Ele era assim.Nunca dizia onde pescava.Não mostrava os poços pra ninguém.Pescar era sua paixão e o Ribeirão Perdizes seu santuário.Algumas vezes íamos juntos pescar.Não raro,enquanto caminhávamos ao longo das margens,eu percebia pelo canto do olhar que sussurrava algo inteligível acompanhada de gestos.O danado me benzia!Se tinha alguma coisa que ele não suportava era alguém pegar mais peixe do que ele.Quando chegávamos a um poço ele dizia:
__Vamo tentá aqui
__Aqui tem peixe?
__Muito.
Quando eu me dava conta ele tinha desaparecido.Passado algum tempo ele surgia e, ainda de longe perguntava:
__Pegou quantos?
__Nada.Só dei banho em minhoca.E você?
Aí ele abria um largo sorriso e feliz mostrava a penca de bagres,como se fosse um troféu.Me dava todos de presente.Seu prazer era simplesmente pescar.Toda vez que eu chegava na fazenda,encontrava uma bacia de bagres a me esperar.

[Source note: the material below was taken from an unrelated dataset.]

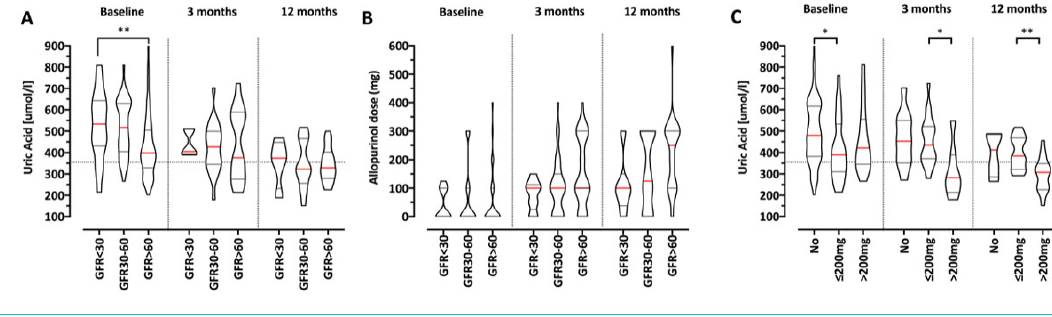
Figure 2: Renal function, SUA levels and allopurinol dosage at baseline and follow-up. Violin plots (red lines = medians) of (A) Glomerular fil- tration rate (GFR in ml/min/1.73 m 2 ) and corresponding SUA (serum uric acid) levels in μmol/l, (B) GFR and corresponding allopurinol dosages (mg/d), (C) Allopurinol dosages and corresponding SUA levels for the 3 time-points of the observation period.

__O Nuca ficou sabendo da sua vinda e pescou pra você,dizia minha mãe.
Não passava um fim de semana sem pescar.Num certo domingo de Setembro ele e o vaqueiro foram pescar.Pegaram como nunca.Voltaram para casa felizes com o sucesso da pescaria;à noite vieram as dores no abdômen.O Nuca foi levado as pressas para a cidade.Passou uma noite na enfermaria e depois foi transferido para a UTI do hospital.
Agora o Nuca não existe mais.E ,no silencio de suas margens vazias,na quietude de seus poços misteriosos,pode-se ouvir o murmúrio das águas do Ribeirão Perdizes a lamentar o companheiro que não volta mais.